Now if I said that I had said something about busier key & string arrangements, would you remember it? No? Good, because I lied. There was, however, a better balance between the guitars and keys. More distinct and separate riffs and guitar melodies carried the compositions this time around, as demonstrated on “Aquarium of Children – Ajatusten Merenpinta” or a personal favourite—”I Wish I Was Pregnant.” The keys had given up the spacey, meditative tones, though some songs like “Sålipsism” still featured unusually calm key motifs, only executed with more casual tones.

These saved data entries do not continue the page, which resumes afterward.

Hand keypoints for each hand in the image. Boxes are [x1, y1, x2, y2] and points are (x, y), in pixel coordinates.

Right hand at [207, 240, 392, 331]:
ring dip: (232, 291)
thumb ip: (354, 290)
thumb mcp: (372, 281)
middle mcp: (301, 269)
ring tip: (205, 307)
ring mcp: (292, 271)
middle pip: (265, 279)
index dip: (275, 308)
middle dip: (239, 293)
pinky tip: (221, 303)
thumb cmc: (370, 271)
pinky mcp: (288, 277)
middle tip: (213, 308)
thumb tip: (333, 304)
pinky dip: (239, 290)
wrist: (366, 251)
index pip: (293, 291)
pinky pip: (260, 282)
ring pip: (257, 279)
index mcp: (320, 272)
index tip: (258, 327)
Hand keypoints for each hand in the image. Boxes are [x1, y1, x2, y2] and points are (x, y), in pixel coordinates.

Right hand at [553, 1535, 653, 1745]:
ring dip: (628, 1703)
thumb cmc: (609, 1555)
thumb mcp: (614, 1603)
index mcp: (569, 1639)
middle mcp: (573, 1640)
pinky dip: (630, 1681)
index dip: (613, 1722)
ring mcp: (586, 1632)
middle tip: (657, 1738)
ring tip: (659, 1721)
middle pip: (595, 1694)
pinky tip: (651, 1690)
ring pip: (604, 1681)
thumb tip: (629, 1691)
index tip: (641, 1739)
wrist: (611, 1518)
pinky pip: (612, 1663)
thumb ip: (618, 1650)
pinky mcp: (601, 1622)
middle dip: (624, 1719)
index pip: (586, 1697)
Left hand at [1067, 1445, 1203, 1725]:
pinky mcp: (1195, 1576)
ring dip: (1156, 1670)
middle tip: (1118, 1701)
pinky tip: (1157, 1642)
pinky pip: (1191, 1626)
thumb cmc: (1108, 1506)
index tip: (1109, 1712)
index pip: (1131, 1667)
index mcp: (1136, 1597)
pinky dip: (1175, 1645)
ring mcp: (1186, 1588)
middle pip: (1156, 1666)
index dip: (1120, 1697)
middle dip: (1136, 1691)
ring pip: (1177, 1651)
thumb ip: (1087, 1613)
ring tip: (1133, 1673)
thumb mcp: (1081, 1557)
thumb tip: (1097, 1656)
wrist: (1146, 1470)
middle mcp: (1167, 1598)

That is to say, the first of the two discs followed these lines, while the second, O, sought out different waters. Instrumental in it’s approach, it featured a more electronic approach with songs in the vein of ambient and industrial music. I cannot truthfully claim to return to it nearly as much as I, but cuts like “Injected With Silence,” “Higher Levels of Microbotic Fields” and “Molecules” have never entirely left rotation either.

Soon after, Martikkala, Saari, Strämsholm, Kontio and Aalto founded a side-project also named O, a much rawer group of twisted, primal black metal with abstract and unintelligible themes. The group released two songs as a split with Flauros in 2000, and later re-released their half as a self-titled EP in 2004. The base riffing draws heavy parallels to …And Oceans, but in a much more hateful, violent and heavy guise—essentially extracting one aspect of the main group’s music and imbuing it with elements that had lain relatively dormant ‘neath the waves. Even the logo draws parallels to …And Oceans’, by extracting its middle point for its own ends and purposes.

And this is where we must leave our heroes. In the middle of the road, gathering strength to enter the studio to record their third full-length album. And it is here that we shall meet them again, with all their side-projects and shenanigans. When the time comes.